--- PROBLEM REQUIREMENTS ---
Would you give the entries again word for word, with no pictures in the copy?

###

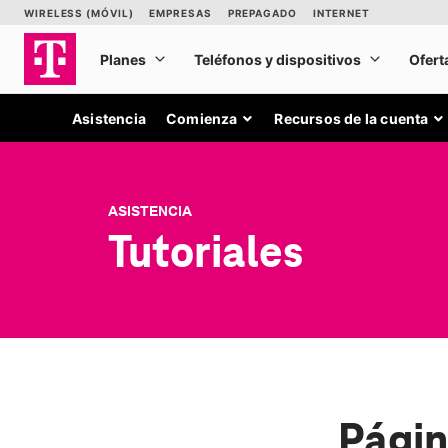
Asistencia
Comienza
Recursos de la cuenta
ASISTENCIA
Tutoriales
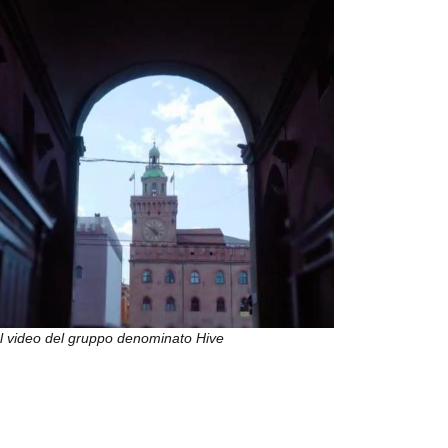
 video del gruppo denominato Hive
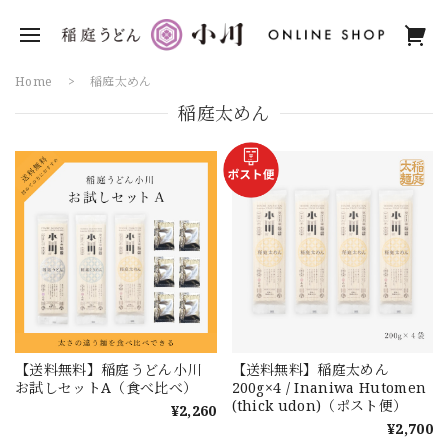
Home
稲庭太めん
稲庭太めん
【送料無料】稲庭うどん小川
【送料無料】稲庭太めん
お試しセットA（食べ比べ）
200g×4 / Inaniwa Hutomen
(thick udon)（ポスト便）
¥2,260
¥2,700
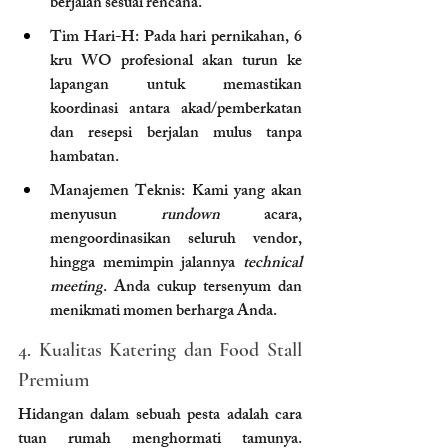
berjalan sesuai rencana.
Tim Hari-H: Pada hari pernikahan, 6 
kru WO profesional akan turun ke 
lapangan untuk memastikan 
koordinasi antara akad/pemberkatan 
dan resepsi berjalan mulus tanpa 
hambatan.
Manajemen Teknis: Kami yang akan 
menyusun 
rundown
 acara, 
mengoordinasikan seluruh vendor, 
hingga memimpin jalannya 
technical 
meeting
. Anda cukup tersenyum dan 
menikmati momen berharga Anda.
4. Kualitas Katering dan Food Stall 
Premium
Hidangan dalam sebuah pesta adalah cara 
tuan rumah menghormati tamunya. 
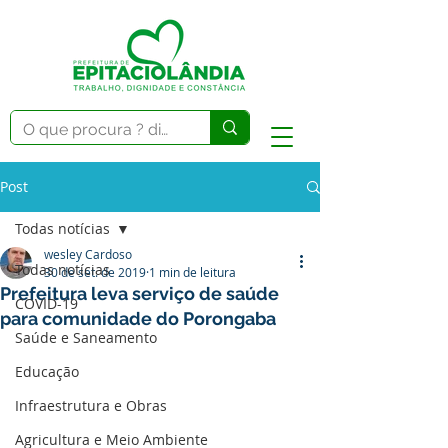
Post
Todas notícias
wesley Cardoso
Todas notícias
30 de set. de 2019
1 min de leitura
Prefeitura leva serviço de saúde
COVID-19
para comunidade do Porongaba
Saúde e Saneamento
Educação
Infraestrutura e Obras
Agricultura e Meio Ambiente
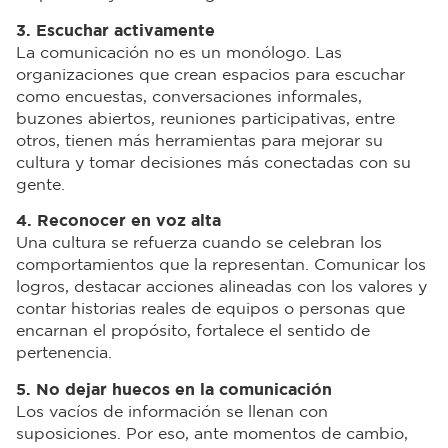
3. Escuchar activamente
La comunicación no es un monólogo. Las
organizaciones que crean espacios para escuchar
como encuestas, conversaciones informales,
buzones abiertos, reuniones participativas, entre
otros, tienen más herramientas para mejorar su
cultura y tomar decisiones más conectadas con su
gente.
4. Reconocer en voz alta
Una cultura se refuerza cuando se celebran los
comportamientos que la representan. Comunicar los
logros, destacar acciones alineadas con los valores y
contar historias reales de equipos o personas que
encarnan el propósito, fortalece el sentido de
pertenencia.
5. No dejar huecos en la comunicación
Los vacíos de información se llenan con
suposiciones. Por eso, ante momentos de cambio,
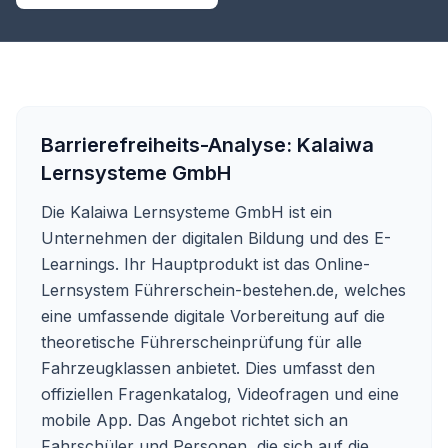
Barrierefreiheits-Analyse:
Kalaiwa
Lernsysteme GmbH
Die Kalaiwa Lernsysteme GmbH ist ein
Unternehmen der digitalen Bildung und des E-
Learnings. Ihr Hauptprodukt ist das Online-
Lernsystem
Führerschein-bestehen.de
, welches
eine umfassende digitale Vorbereitung auf die
theoretische Führerscheinprüfung für alle
Fahrzeugklassen anbietet. Dies umfasst den
offiziellen Fragenkatalog, Videofragen und eine
mobile App. Das Angebot richtet sich an
Fahrschüler und Personen, die sich auf die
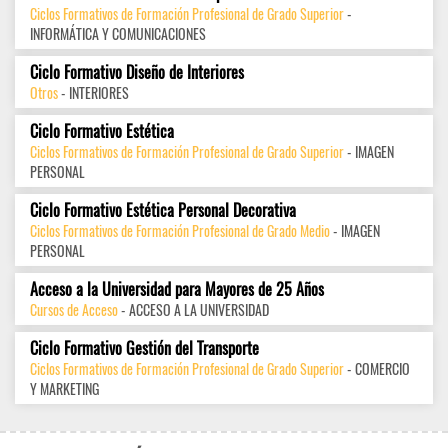
Ciclos Formativos de Formación Profesional de Grado Superior
-
INFORMÁTICA Y COMUNICACIONES
Ciclo Formativo Diseño de Interiores
Otros
- INTERIORES
Ciclo Formativo Estética
Ciclos Formativos de Formación Profesional de Grado Superior
- IMAGEN
PERSONAL
Ciclo Formativo Estética Personal Decorativa
Ciclos Formativos de Formación Profesional de Grado Medio
- IMAGEN
PERSONAL
Acceso a la Universidad para Mayores de 25 Años
Cursos de Acceso
- ACCESO A LA UNIVERSIDAD
Ciclo Formativo Gestión del Transporte
Ciclos Formativos de Formación Profesional de Grado Superior
- COMERCIO
Y MARKETING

###

--- RESPONSE ---
Asistencia
Comienza
Recursos de la cuenta
ASISTENCIA
Tutoriales
 video del gruppo denominato Hive
Home
稲庭太めん
稲庭太めん
【送料無料】稲庭うどん小川
【送料無料】稲庭太めん
お試しセットA（食べ比べ）
200g×4 / Inaniwa Hutomen
(thick udon)（ポスト便）
¥2,260
¥2,700
berjalan sesuai rencana.
Tim Hari-H: Pada hari pernikahan, 6 
kru WO profesional akan turun ke 
lapangan untuk memastikan 
koordinasi antara akad/pemberkatan 
dan resepsi berjalan mulus tanpa 
hambatan.
Manajemen Teknis: Kami yang akan 
menyusun 
rundown
 acara, 
mengoordinasikan seluruh vendor, 
hingga memimpin jalannya 
technical 
meeting
. Anda cukup tersenyum dan 
menikmati momen berharga Anda.
4. Kualitas Katering dan Food Stall 
Premium
Hidangan dalam sebuah pesta adalah cara 
tuan rumah menghormati tamunya. 
Post
Todas notícias
wesley Cardoso
Todas notícias
30 de set. de 2019
1 min de leitura
Prefeitura leva serviço de saúde
COVID-19
para comunidade do Porongaba
Saúde e Saneamento
Educação
Infraestrutura e Obras
Agricultura e Meio Ambiente
3. Escuchar activamente
La comunicación no es un monólogo. Las
organizaciones que crean espacios para escuchar
como encuestas, conversaciones informales,
buzones abiertos, reuniones participativas, entre
otros, tienen más herramientas para mejorar su
cultura y tomar decisiones más conectadas con su
gente.
4. Reconocer en voz alta
Una cultura se refuerza cuando se celebran los
comportamientos que la representan. Comunicar los
logros, destacar acciones alineadas con los valores y
contar historias reales de equipos o personas que
encarnan el propósito, fortalece el sentido de
pertenencia.
5. No dejar huecos en la comunicación
Los vacíos de información se llenan con
suposiciones. Por eso, ante momentos de cambio,
Barrierefreiheits-Analyse:
Kalaiwa
Lernsysteme GmbH
Die Kalaiwa Lernsysteme GmbH ist ein
Unternehmen der digitalen Bildung und des E-
Learnings. Ihr Hauptprodukt ist das Online-
Lernsystem
Führerschein-bestehen.de
, welches
eine umfassende digitale Vorbereitung auf die
theoretische Führerscheinprüfung für alle
Fahrzeugklassen anbietet. Dies umfasst den
offiziellen Fragenkatalog, Videofragen und eine
mobile App. Das Angebot richtet sich an
Fahrschüler und Personen, die sich auf die
Ciclos Formativos de Formación Profesional de Grado Superior
-
INFORMÁTICA Y COMUNICACIONES
Ciclo Formativo Diseño de Interiores
Otros
- INTERIORES
Ciclo Formativo Estética
Ciclos Formativos de Formación Profesional de Grado Superior
- IMAGEN
PERSONAL
Ciclo Formativo Estética Personal Decorativa
Ciclos Formativos de Formación Profesional de Grado Medio
- IMAGEN
PERSONAL
Acceso a la Universidad para Mayores de 25 Años
Cursos de Acceso
- ACCESO A LA UNIVERSIDAD
Ciclo Formativo Gestión del Transporte
Ciclos Formativos de Formación Profesional de Grado Superior
- COMERCIO
Y MARKETING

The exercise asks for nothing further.